Ini 5 Dampak Resesi Global Terhadap Ekonomi RI

Berita057 views

Inionline.id – Menteri Keuangan Sri Mulyani memastikan resesi global terjadi pada tahun depan. Kondisi ini tentu akan memberikan dampak buruk bagi perekonomian dalam negeri.

Ekonom Makro Bank Mandiri Faisal Rachman menyebutkan meski Indonesia masih jauh dari kata resesi, namun ada beberapa dampak langsung ke perekonomian dalam negeri kalau terjadi resesi global.

Pertama, kinerja neraca dagang yang mencatatkan surplus sejak tahun lalu, bisa kembali defisit. Sebab, pada tahun ini perekonomian Indonesia sangat terbantu dari ekspor komoditas andalan yang harganya melonjak.

“Dampaknya yang mungkin terasa adalah penurunan kinerja ekspor karena permintaan global turun, dan harga komoditas juga kemungkinan turun. Jadi, kita bisa kembali mengalami defisit neraca dagang,” ujarnya kepada CNNIndonesia.com, Selasa (27/9).

Kedua, penerimaan negara terancam. Resesi global yang mengganggu aktivitas ekspor akan berdampak pada penerimaan negara yang berkurang, terutama Penerimaan Negara Bukan Pajak (PNBP). Anggaran yang saat ini tercatat surplus sejak Januari lalu, bisa-bisa kembali defisit.

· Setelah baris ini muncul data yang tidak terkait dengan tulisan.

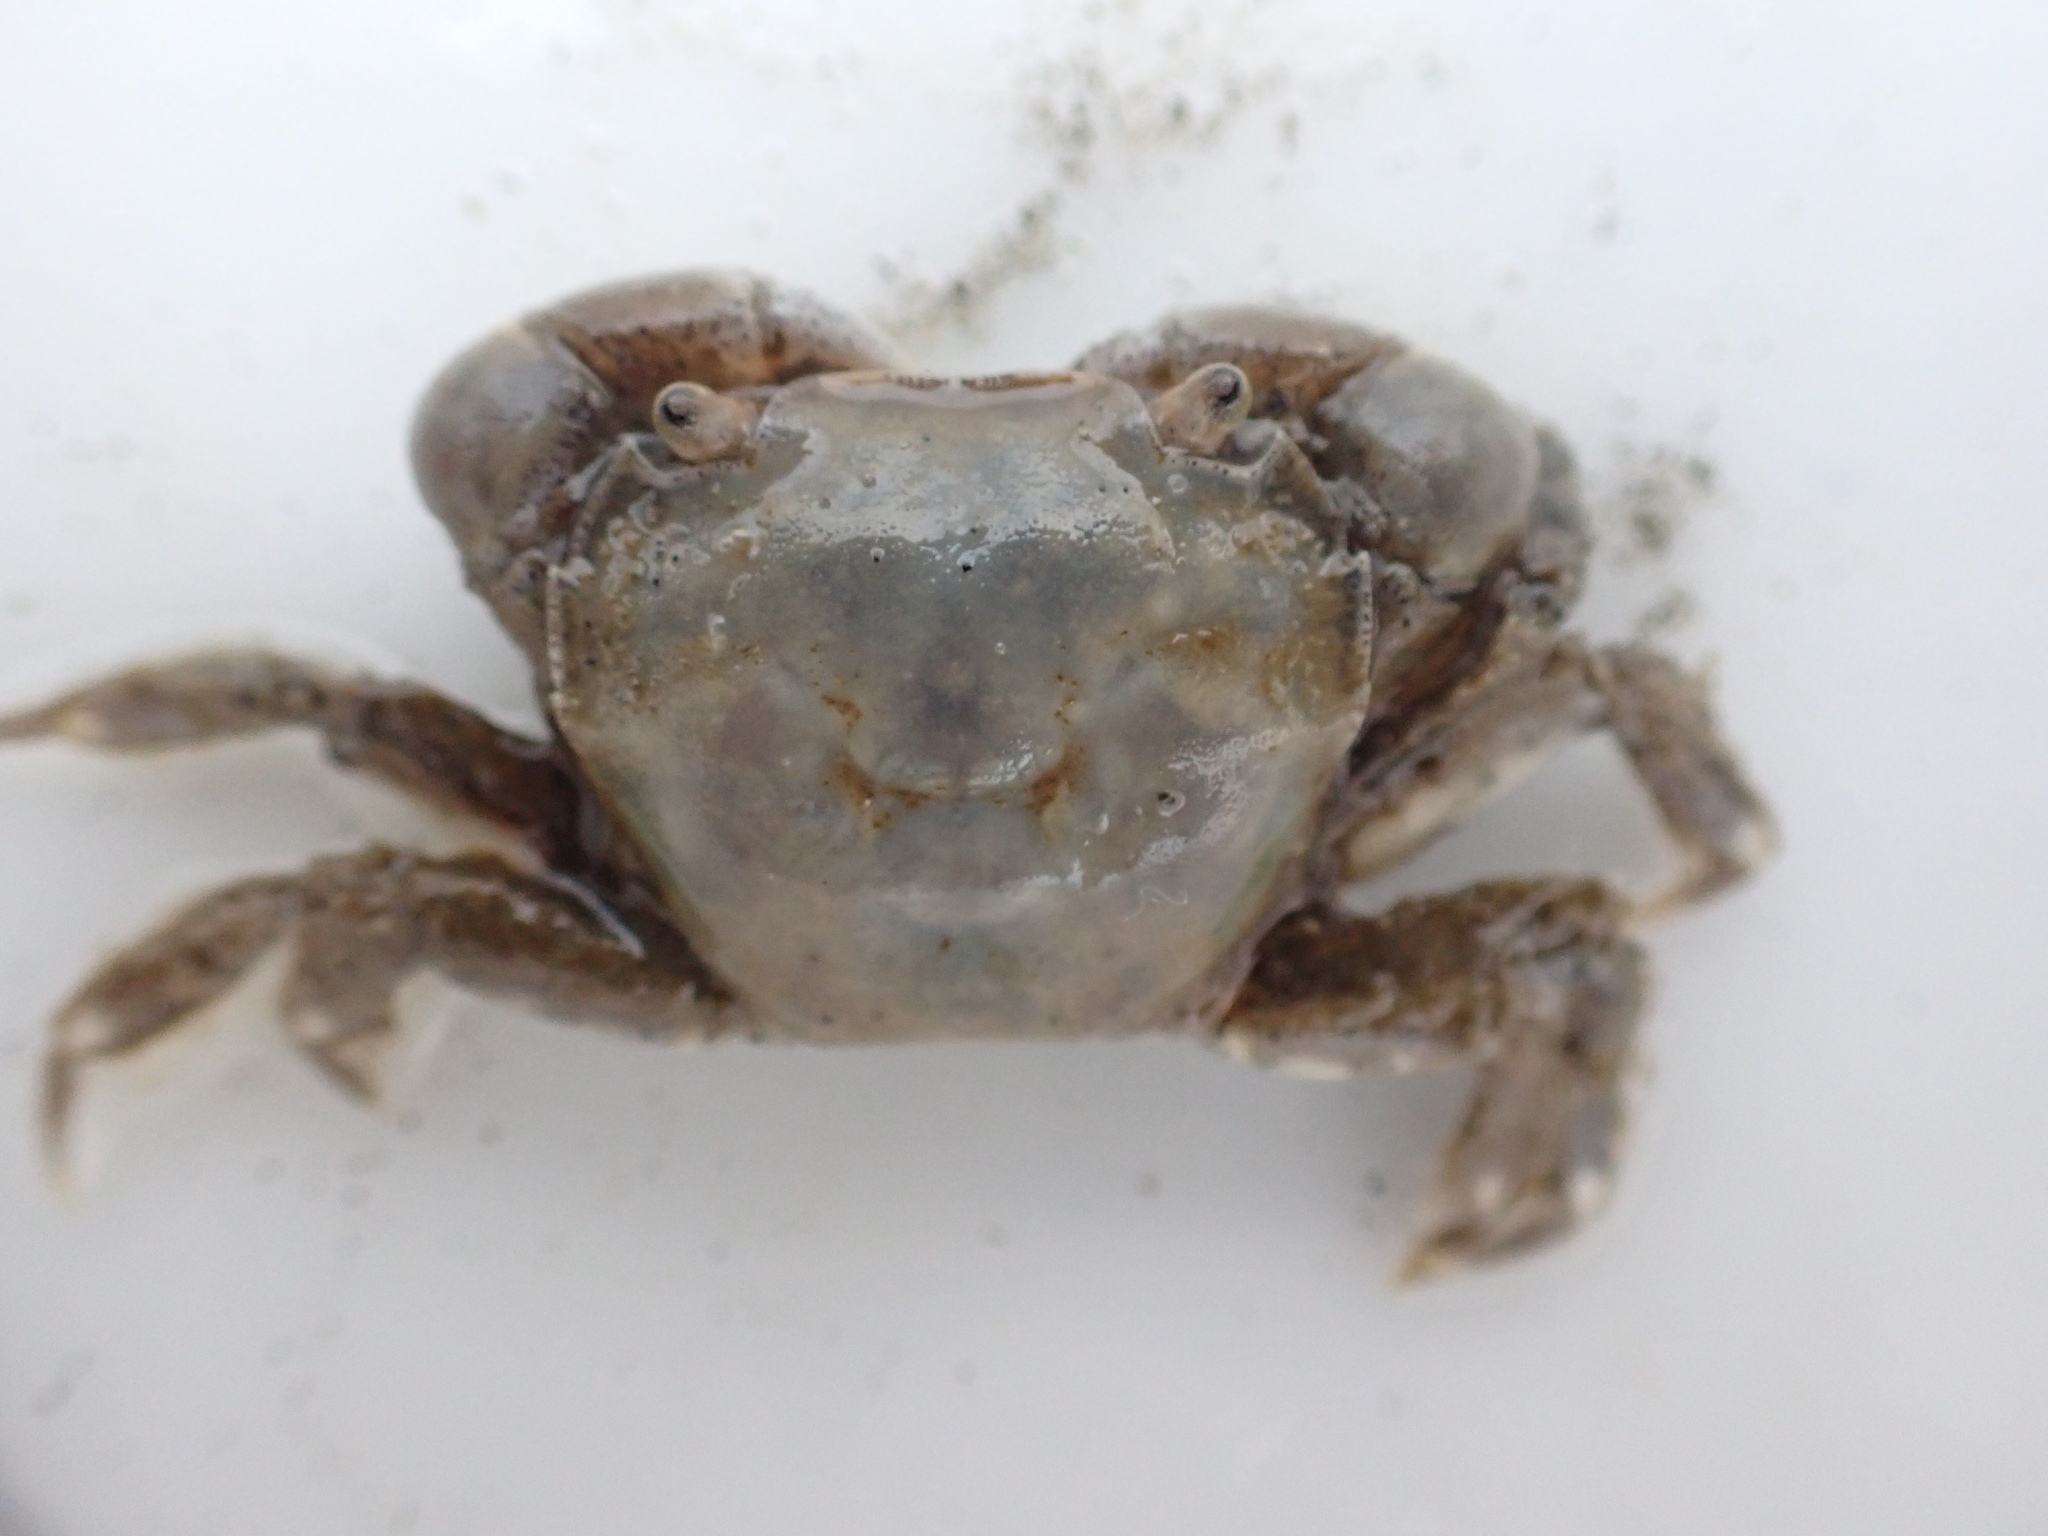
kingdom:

“Jadi, indikasi yang bisa dilihat paling cepat adalah turunnya kinerja ekspor, neraca dagang yang berisiko kembali defisit, dan penerimaan negara yang turun,” terang dia.

Ketiga, dampak langsung lainnya adalah pelemahan nilai tukar rupiah. Saat terjadi resesi, maka investor akan menarik dananya dari pasar obligasi maupun saham Indonesia, dan memilih untuk beralih ke aset aman seperti emas.

Kondisi ini pernah terjadi saat Indonesia mengalami resesi pada 2020 di tengah pademi covid-19. Sehingga, jika resesi global terjadi, kondisi tersebut dipastikan akan terulang.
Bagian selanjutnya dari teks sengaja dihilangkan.